I’ve created a sample on GitHub that demonstrates the rate limiting policies in action. The sample includes:

  • Two ‘rate-limit’ APIs that use the rate-limit policy to limit calls on the API and operation scope
  • Two ‘rate-limit-by-key’ APIs that use the rate-limit-by-key policy to limit calls on the API and operation scope
  • A ‘rate-limit via fragment’ API that uses a policy fragment containing the rate-limit policy to demonstrate the shared counter behavior
  • Two subscriptions with access to all APIs
  • A product with access to the ‘rate-limit’ APIs that uses the rate-limit policy to limit calls on the product scope.

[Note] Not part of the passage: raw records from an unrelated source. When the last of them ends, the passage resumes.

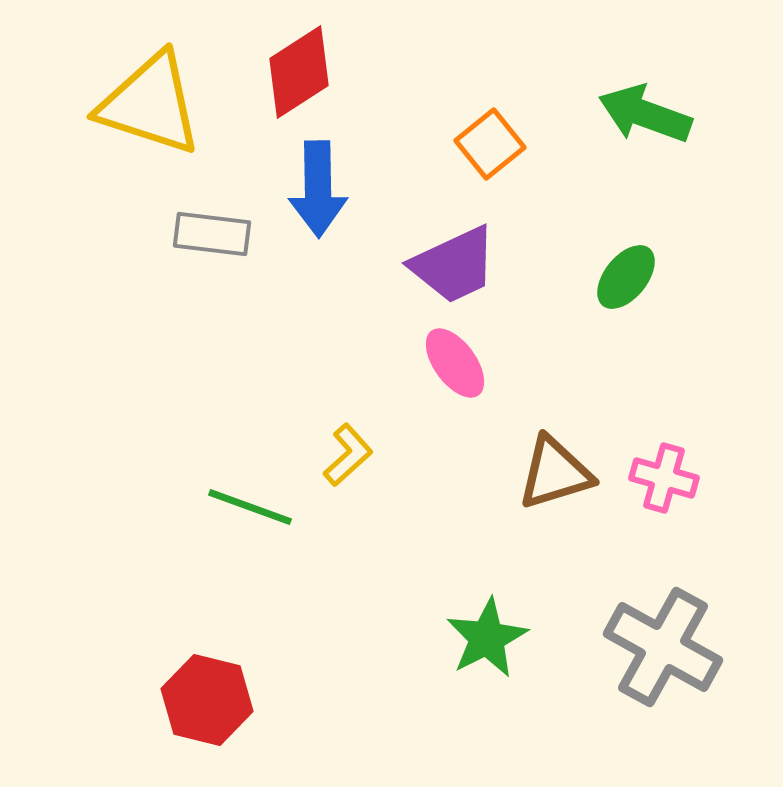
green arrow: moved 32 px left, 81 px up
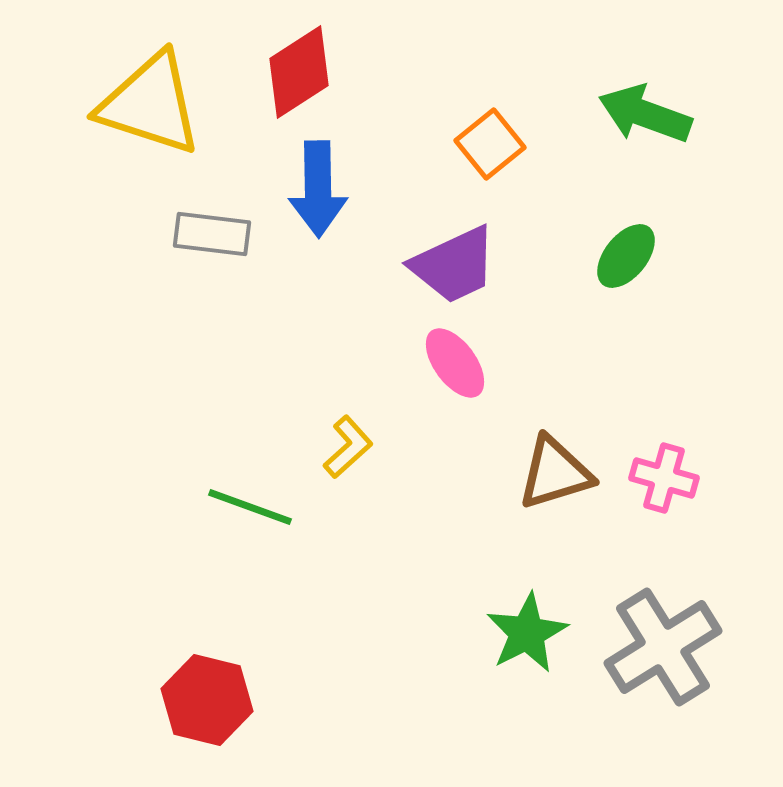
green ellipse: moved 21 px up
yellow L-shape: moved 8 px up
green star: moved 40 px right, 5 px up
gray cross: rotated 29 degrees clockwise
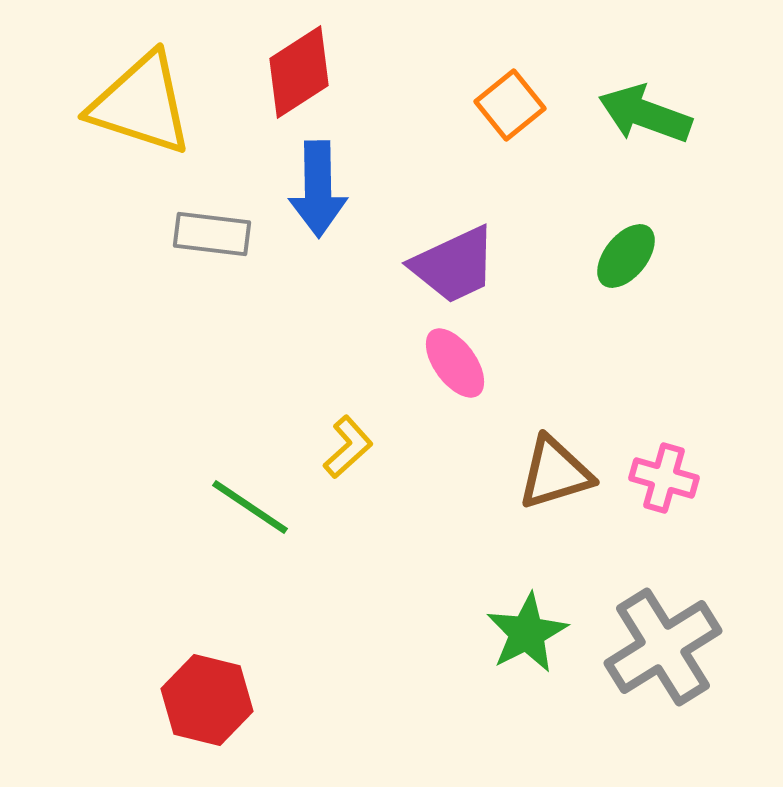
yellow triangle: moved 9 px left
orange square: moved 20 px right, 39 px up
green line: rotated 14 degrees clockwise
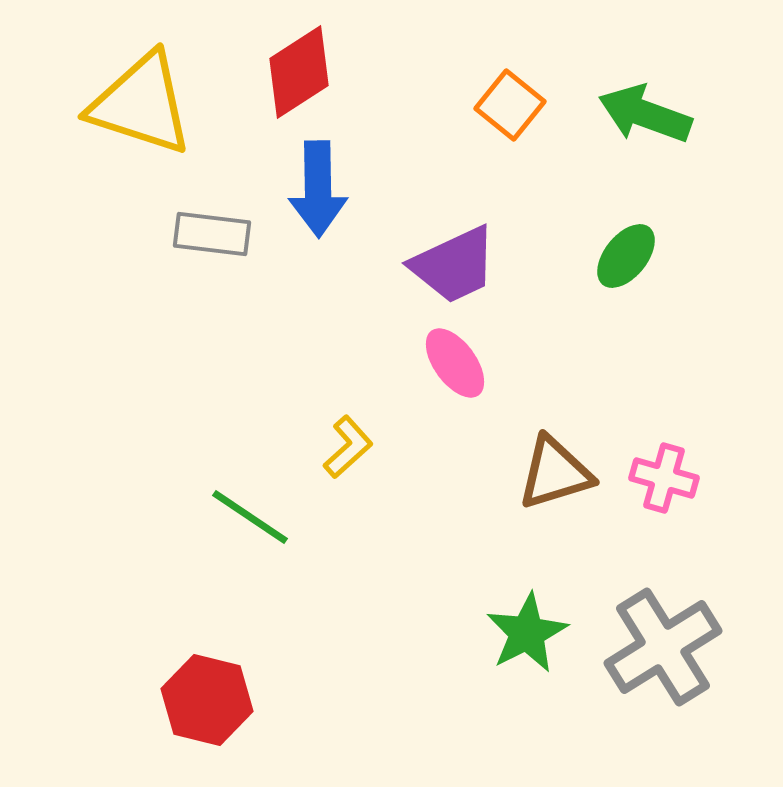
orange square: rotated 12 degrees counterclockwise
green line: moved 10 px down
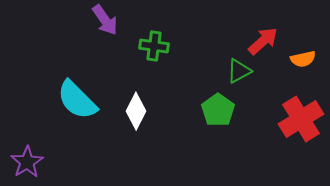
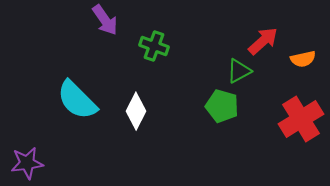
green cross: rotated 12 degrees clockwise
green pentagon: moved 4 px right, 4 px up; rotated 20 degrees counterclockwise
purple star: moved 1 px down; rotated 24 degrees clockwise
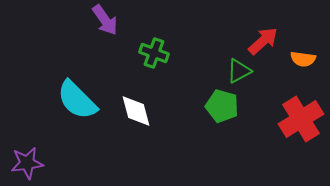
green cross: moved 7 px down
orange semicircle: rotated 20 degrees clockwise
white diamond: rotated 42 degrees counterclockwise
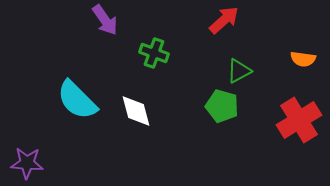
red arrow: moved 39 px left, 21 px up
red cross: moved 2 px left, 1 px down
purple star: rotated 12 degrees clockwise
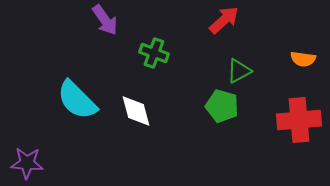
red cross: rotated 27 degrees clockwise
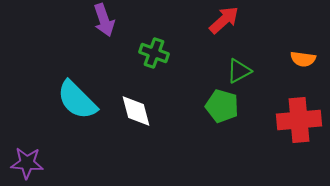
purple arrow: moved 1 px left; rotated 16 degrees clockwise
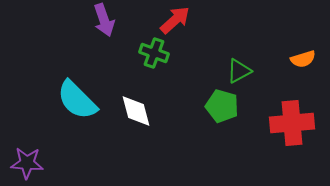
red arrow: moved 49 px left
orange semicircle: rotated 25 degrees counterclockwise
red cross: moved 7 px left, 3 px down
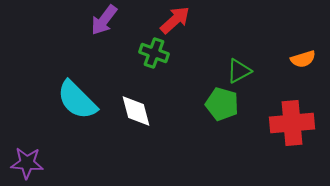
purple arrow: rotated 56 degrees clockwise
green pentagon: moved 2 px up
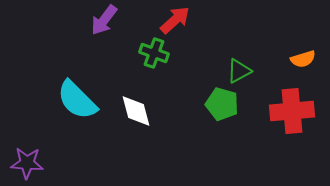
red cross: moved 12 px up
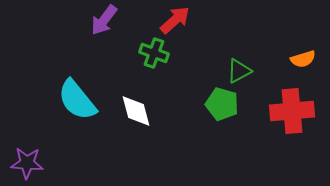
cyan semicircle: rotated 6 degrees clockwise
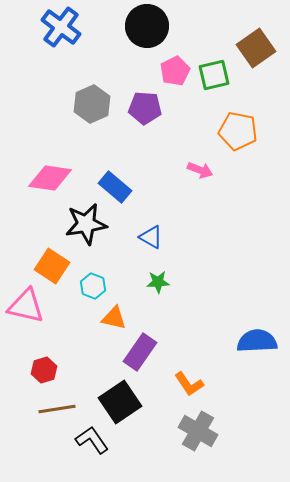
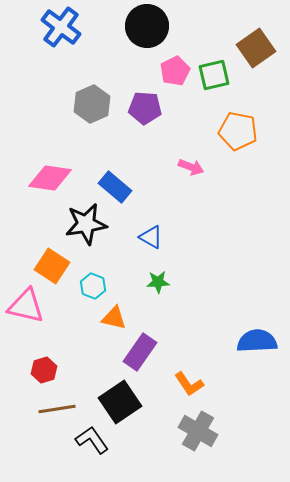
pink arrow: moved 9 px left, 3 px up
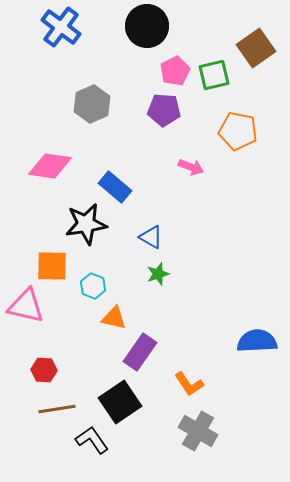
purple pentagon: moved 19 px right, 2 px down
pink diamond: moved 12 px up
orange square: rotated 32 degrees counterclockwise
green star: moved 8 px up; rotated 15 degrees counterclockwise
red hexagon: rotated 20 degrees clockwise
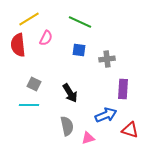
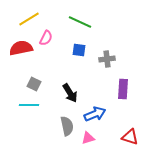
red semicircle: moved 3 px right, 3 px down; rotated 85 degrees clockwise
blue arrow: moved 11 px left, 1 px up
red triangle: moved 7 px down
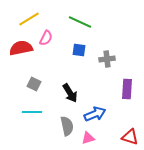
purple rectangle: moved 4 px right
cyan line: moved 3 px right, 7 px down
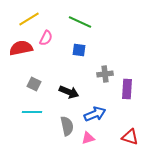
gray cross: moved 2 px left, 15 px down
black arrow: moved 1 px left, 1 px up; rotated 36 degrees counterclockwise
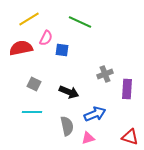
blue square: moved 17 px left
gray cross: rotated 14 degrees counterclockwise
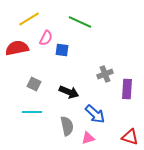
red semicircle: moved 4 px left
blue arrow: rotated 65 degrees clockwise
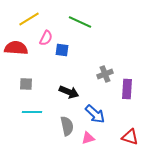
red semicircle: moved 1 px left; rotated 15 degrees clockwise
gray square: moved 8 px left; rotated 24 degrees counterclockwise
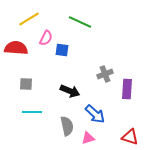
black arrow: moved 1 px right, 1 px up
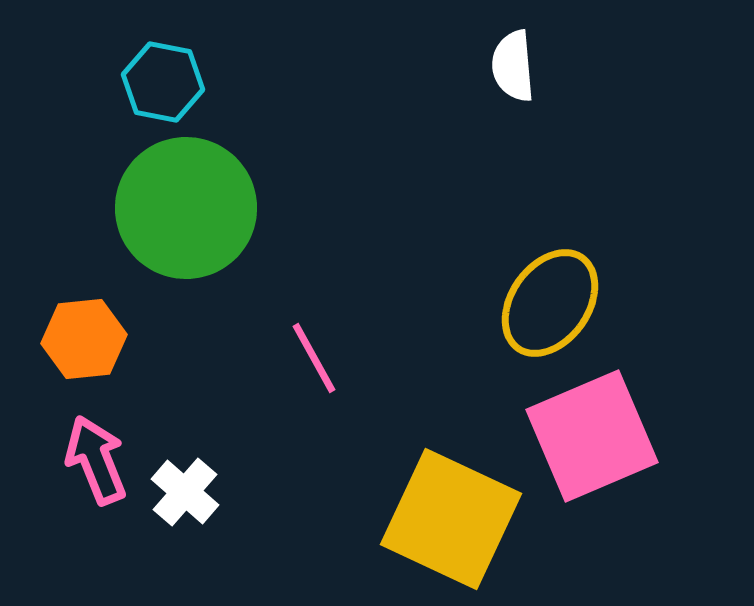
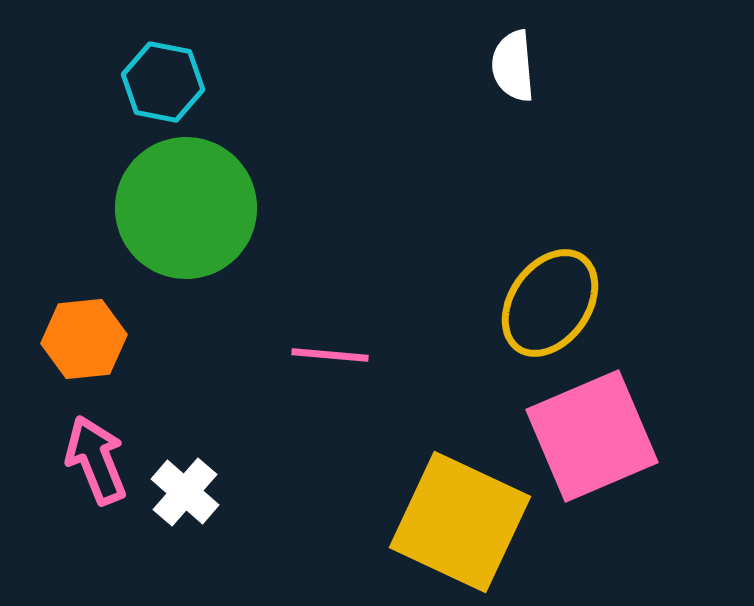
pink line: moved 16 px right, 3 px up; rotated 56 degrees counterclockwise
yellow square: moved 9 px right, 3 px down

Two subscriptions are subscribed to this product

See the readme for instructions on how to deploy it. A tests.http file with test requests is included to try out different scenarios and see how the policies behave under various conditions.

Conclusion

Azure API Management provides flexible rate limiting options through the rate-limit and rate-limit-by-key policies. Use rate-limit for straightforward per-subscription limits at the product, API or operation scope. Use rate-limit-by-key when you need dynamic keys, global limits or rate limiting based on custom identifiers.

Rate limiting protects your backend services from being overwhelmed and ensures fair distribution of capacity among clients. Combined with monitoring and alerting, these policies help you maintain a reliable and responsive API platform.